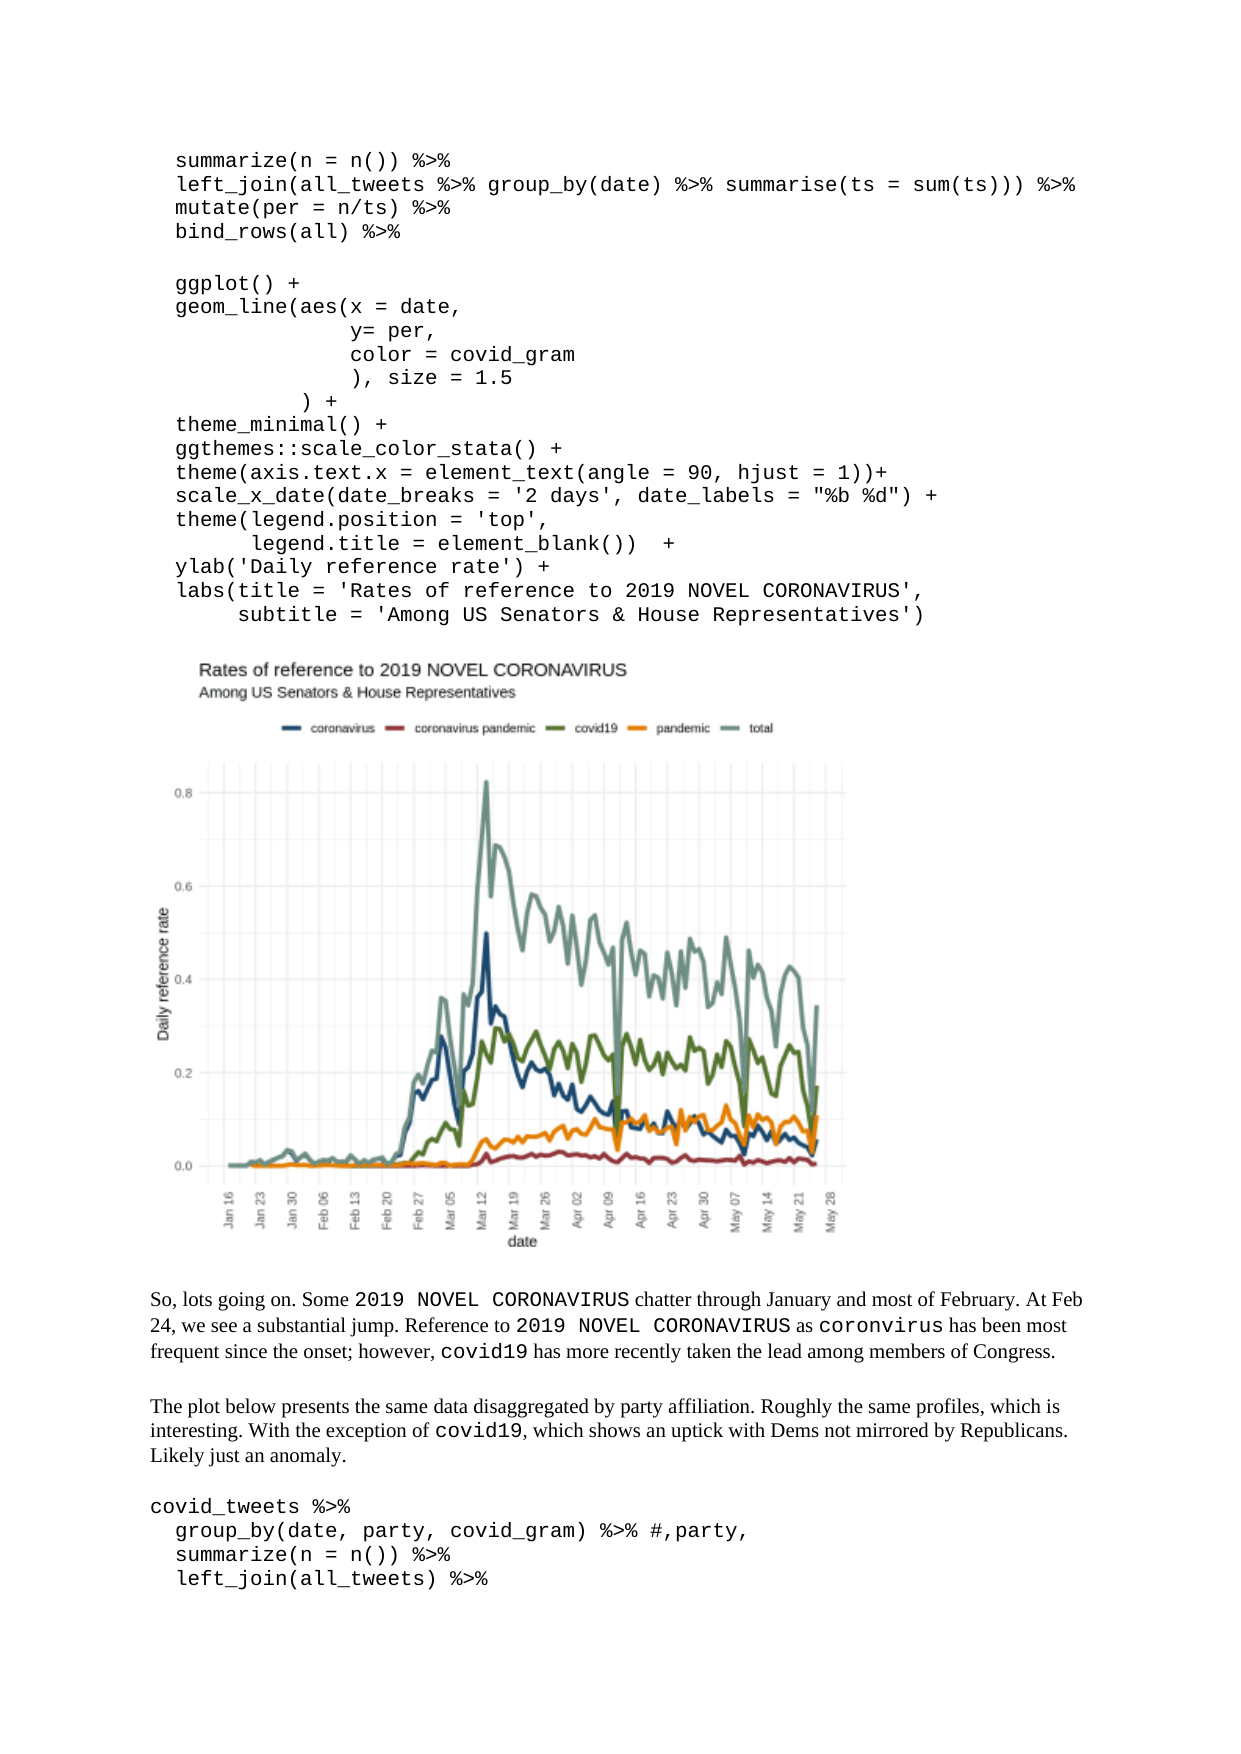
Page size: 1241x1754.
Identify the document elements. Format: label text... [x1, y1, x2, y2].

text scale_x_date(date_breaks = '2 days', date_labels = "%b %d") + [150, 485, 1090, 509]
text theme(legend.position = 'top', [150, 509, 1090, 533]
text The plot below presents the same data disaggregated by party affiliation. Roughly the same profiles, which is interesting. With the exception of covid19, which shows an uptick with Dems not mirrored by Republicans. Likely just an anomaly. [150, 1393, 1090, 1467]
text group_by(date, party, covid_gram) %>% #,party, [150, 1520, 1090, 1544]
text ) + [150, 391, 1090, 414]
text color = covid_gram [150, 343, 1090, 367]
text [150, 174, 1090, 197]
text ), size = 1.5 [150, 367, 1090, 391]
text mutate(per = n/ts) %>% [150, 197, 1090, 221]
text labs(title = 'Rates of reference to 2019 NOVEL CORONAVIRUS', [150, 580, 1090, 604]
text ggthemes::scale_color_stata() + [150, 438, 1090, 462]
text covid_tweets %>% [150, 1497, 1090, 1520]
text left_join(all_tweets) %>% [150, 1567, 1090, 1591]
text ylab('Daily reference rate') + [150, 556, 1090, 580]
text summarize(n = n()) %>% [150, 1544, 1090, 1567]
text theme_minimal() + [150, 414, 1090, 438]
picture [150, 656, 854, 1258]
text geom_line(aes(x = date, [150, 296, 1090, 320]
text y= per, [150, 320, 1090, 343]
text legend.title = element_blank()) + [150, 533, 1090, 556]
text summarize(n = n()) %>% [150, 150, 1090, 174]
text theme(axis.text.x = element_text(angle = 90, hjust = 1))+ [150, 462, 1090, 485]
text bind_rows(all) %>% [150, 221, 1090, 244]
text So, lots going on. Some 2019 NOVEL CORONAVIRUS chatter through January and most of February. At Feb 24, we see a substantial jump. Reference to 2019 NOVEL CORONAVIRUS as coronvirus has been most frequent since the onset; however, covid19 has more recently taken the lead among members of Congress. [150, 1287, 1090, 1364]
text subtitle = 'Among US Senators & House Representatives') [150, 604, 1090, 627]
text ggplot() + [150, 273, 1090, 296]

◆ ASSIGNMENT: Your answer must be the entries written out word for word, without their pictures.

◆ RESULT OF THE TASK:
Page size: 1241x1754.
Identify the document elements. Format: label text... [x1, y1, x2, y2].

text scale_x_date(date_breaks = '2 days', date_labels = "%b %d") + [150, 485, 1090, 509]
text theme(legend.position = 'top', [150, 509, 1090, 533]
text The plot below presents the same data disaggregated by party affiliation. Roughly the same profiles, which is interesting. With the exception of covid19, which shows an uptick with Dems not mirrored by Republicans. Likely just an anomaly. [150, 1393, 1090, 1467]
text group_by(date, party, covid_gram) %>% #,party, [150, 1520, 1090, 1544]
text ) + [150, 391, 1090, 414]
text color = covid_gram [150, 343, 1090, 367]
text [150, 174, 1090, 197]
text ), size = 1.5 [150, 367, 1090, 391]
text mutate(per = n/ts) %>% [150, 197, 1090, 221]
text labs(title = 'Rates of reference to 2019 NOVEL CORONAVIRUS', [150, 580, 1090, 604]
text ggthemes::scale_color_stata() + [150, 438, 1090, 462]
text covid_tweets %>% [150, 1497, 1090, 1520]
text left_join(all_tweets) %>% [150, 1567, 1090, 1591]
text ylab('Daily reference rate') + [150, 556, 1090, 580]
text summarize(n = n()) %>% [150, 1544, 1090, 1567]
text theme_minimal() + [150, 414, 1090, 438]
picture [150, 656, 854, 1258]
text geom_line(aes(x = date, [150, 296, 1090, 320]
text y= per, [150, 320, 1090, 343]
text legend.title = element_blank()) + [150, 533, 1090, 556]
text summarize(n = n()) %>% [150, 150, 1090, 174]
text theme(axis.text.x = element_text(angle = 90, hjust = 1))+ [150, 462, 1090, 485]
text bind_rows(all) %>% [150, 221, 1090, 244]
text So, lots going on. Some 2019 NOVEL CORONAVIRUS chatter through January and most of February. At Feb 24, we see a substantial jump. Reference to 2019 NOVEL CORONAVIRUS as coronvirus has been most frequent since the onset; however, covid19 has more recently taken the lead among members of Congress. [150, 1287, 1090, 1364]
text subtitle = 'Among US Senators & House Representatives') [150, 604, 1090, 627]
text ggplot() + [150, 273, 1090, 296]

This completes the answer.